Two other aspects of the Mattel opinion are worth noting. First, again turning to the language of the contract, the court found the phrase, “at any time during my employment,” to be ambiguous. Did it include time spent away from work including evenings and weekends or should it be interpreted more narrowly (during the work day itself)? The District Court had given the phrase a very broad interpretation, granting summary judgment on this issue. The appellate court felt this issue should have been resolved by the jury and reversed.
Second, the Ninth Circuit addressed the copyright issues. The court found that even if Mattel had a legitimate copyright to “its particular expression of the bratty doll idea,” it could not claim the idea itself. As the court humorously observed, “Otherwise, the first person to express any idea would have a monopoly over it. Degas can’t prohibit other artists from painting ballerinas, and Charlaine Harris can’t stop Stephanie Meyer from publishing Twilight just because Sookie came first. Similarly, MGA was free to look at Bryant’s sketches and say, “Good idea! We want to create bratty dolls too.”
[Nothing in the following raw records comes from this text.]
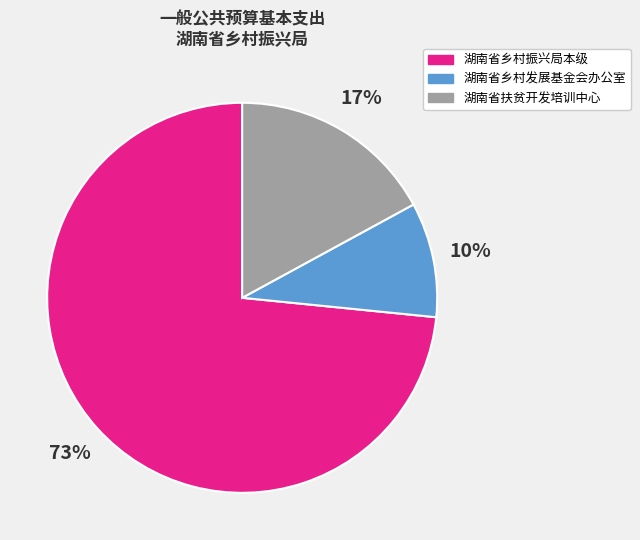

What is the largest slice in the pie chart?

湖南省乡村振兴局本级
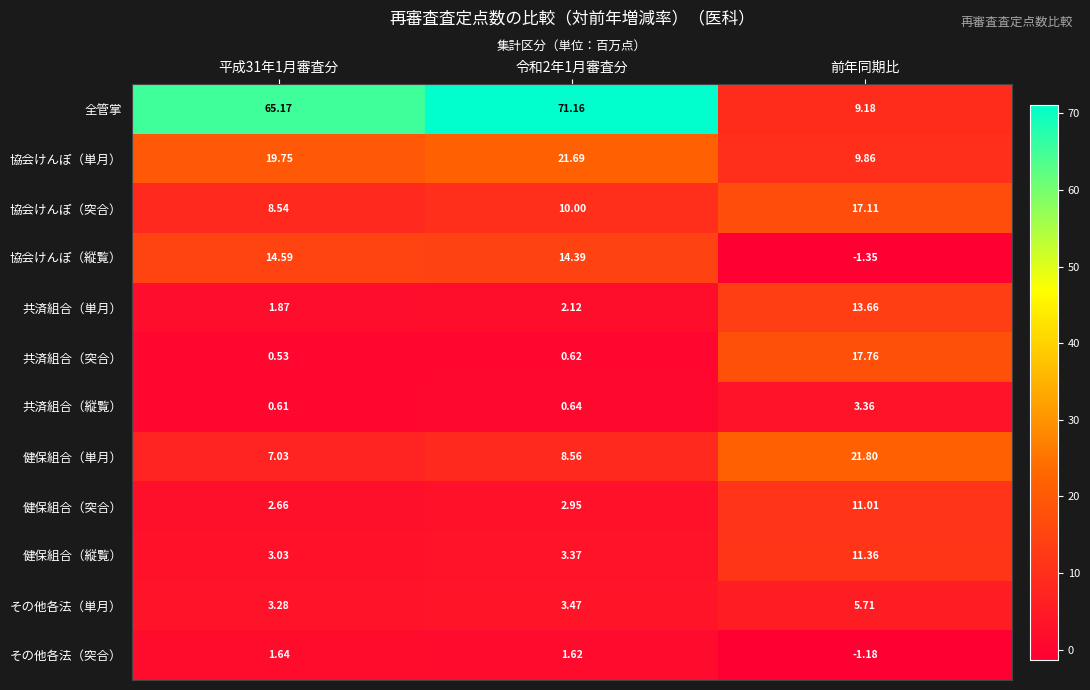

What is the greatest value displayed?

71.2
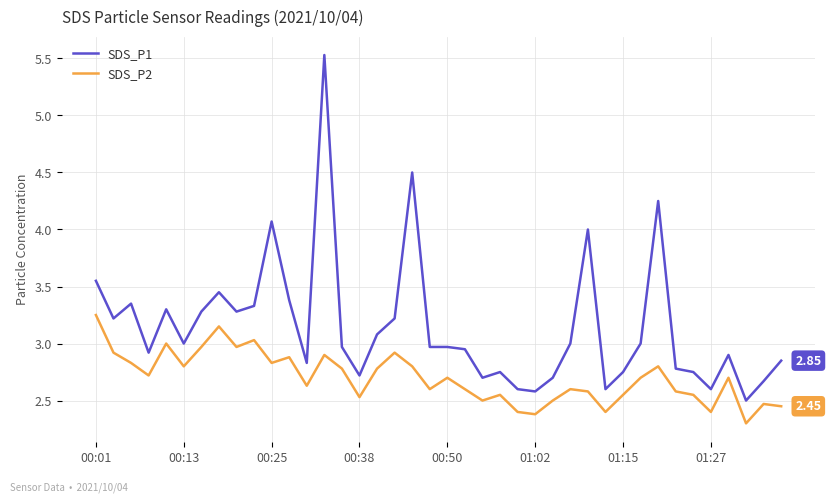

Which series has the largest range (max minus min)?

SDS_P1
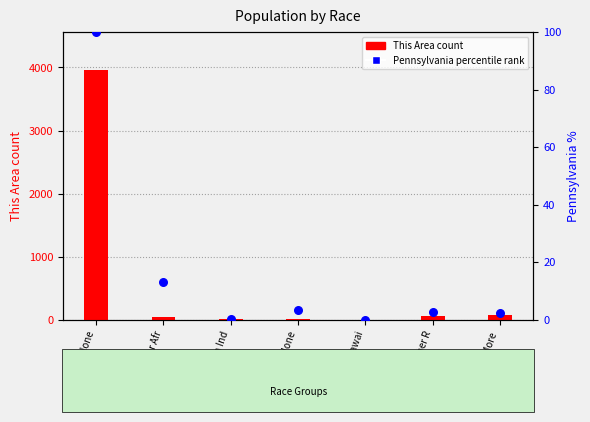

Which series has the largest total across all categories?

This Area count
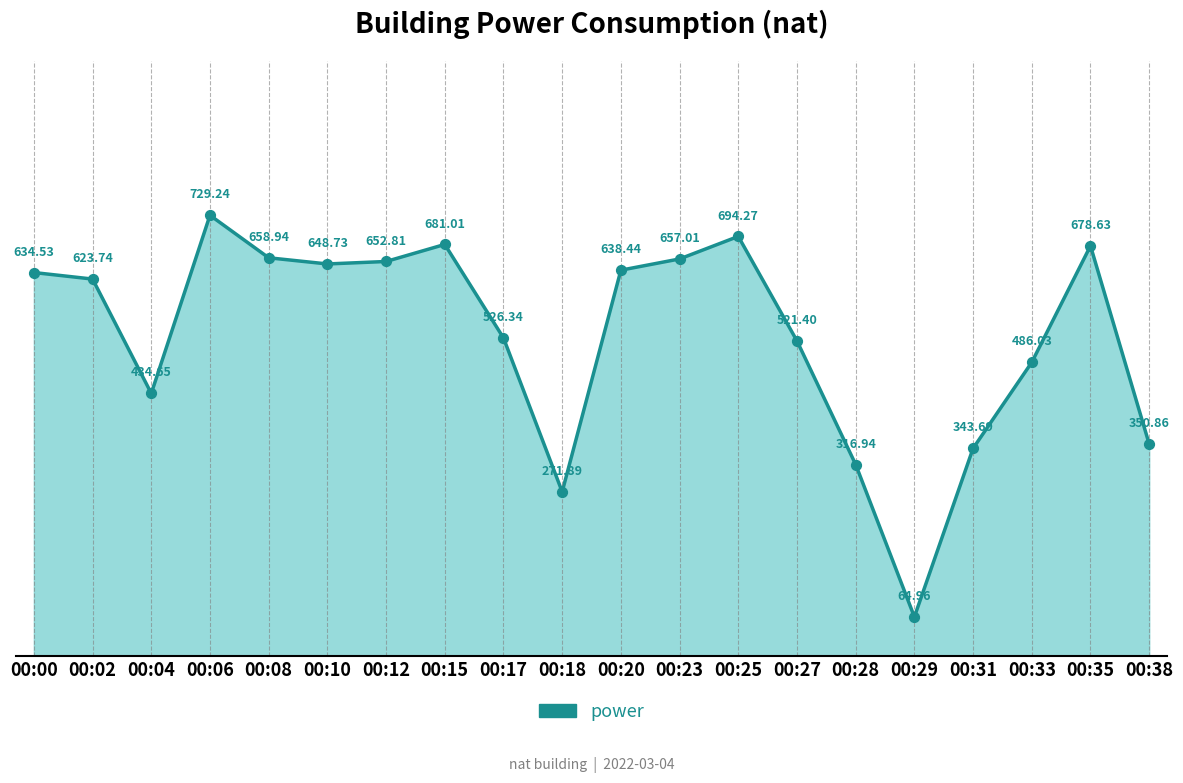

Approximately how many times larger is the value at 00:17 compared to 00:23?

0.8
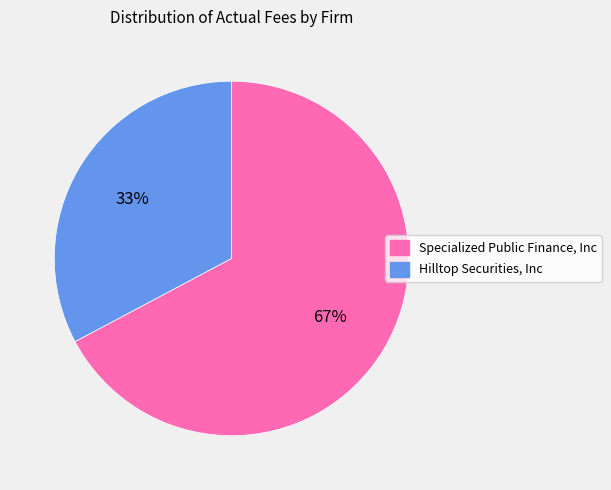

To the nearest percent, what is the average slice percentage?

50%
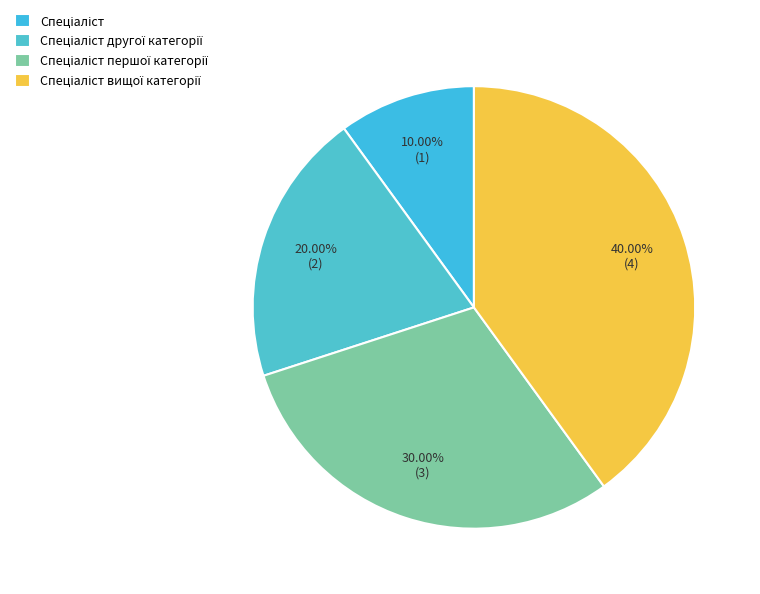

How many slices are in this pie chart?

4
As the discussion above reveals, the District Court’s decision was largely reversed. The case was sent back to the lower court for further proceedings “consistent with” the Ninth Circuit’s analysis. As a parting shot, the Ninth Circuit observed, “America thrives on competition; Barbie, the all-American girl, will too.”
The takeaways from the opinion and the analysis above are many. Briefly summarized, they are:
1) begin your analysis with the contract language; it is is critical;
2) evaluate the scope of the inventions assignment agreement – is the language used clear or ambiguous;
3) evaluate whether your company has used different agreements, with different language, for different employees; if so, this could prove problematic;
4) consider your state’s statutes, particularly if there are specific provisions addressing limitations on invention assignment agreements, particularly for work done by the employee on his/her own time and without utilizing the employer’s resources;
5) even if the employee may have utilized some of the employer’s resources, consider whether this was a de minimus use or was substantial;
6) if the employee developed the ideas on his/her own time and without using your resources, evaluate whether the ideas developed were linked to your business or your actual or anticipated product line;
7) consider your state’s common law claims; do they provide your company a legitimate challenge to the actions of your ex-employee;
8 ) understand the overlap between employment and IP law and involve individuals with expertise in both disciplines; and
9) recognize that your efforts to enforce an inventions assignment agreement may be viewed by the courts as inhibiting competition.
As the Mattel case illustrates, the stakes in these kinds of cases may be quite high. That fact alone may drive litigation, even when the claims are less meritorious than they might first appear. Before plunging into a lawsuit, make a careful effort to assess the issues above. You won’t regret that up-front investment, even if you conclude your company was wronged and litigation is absolutely justified.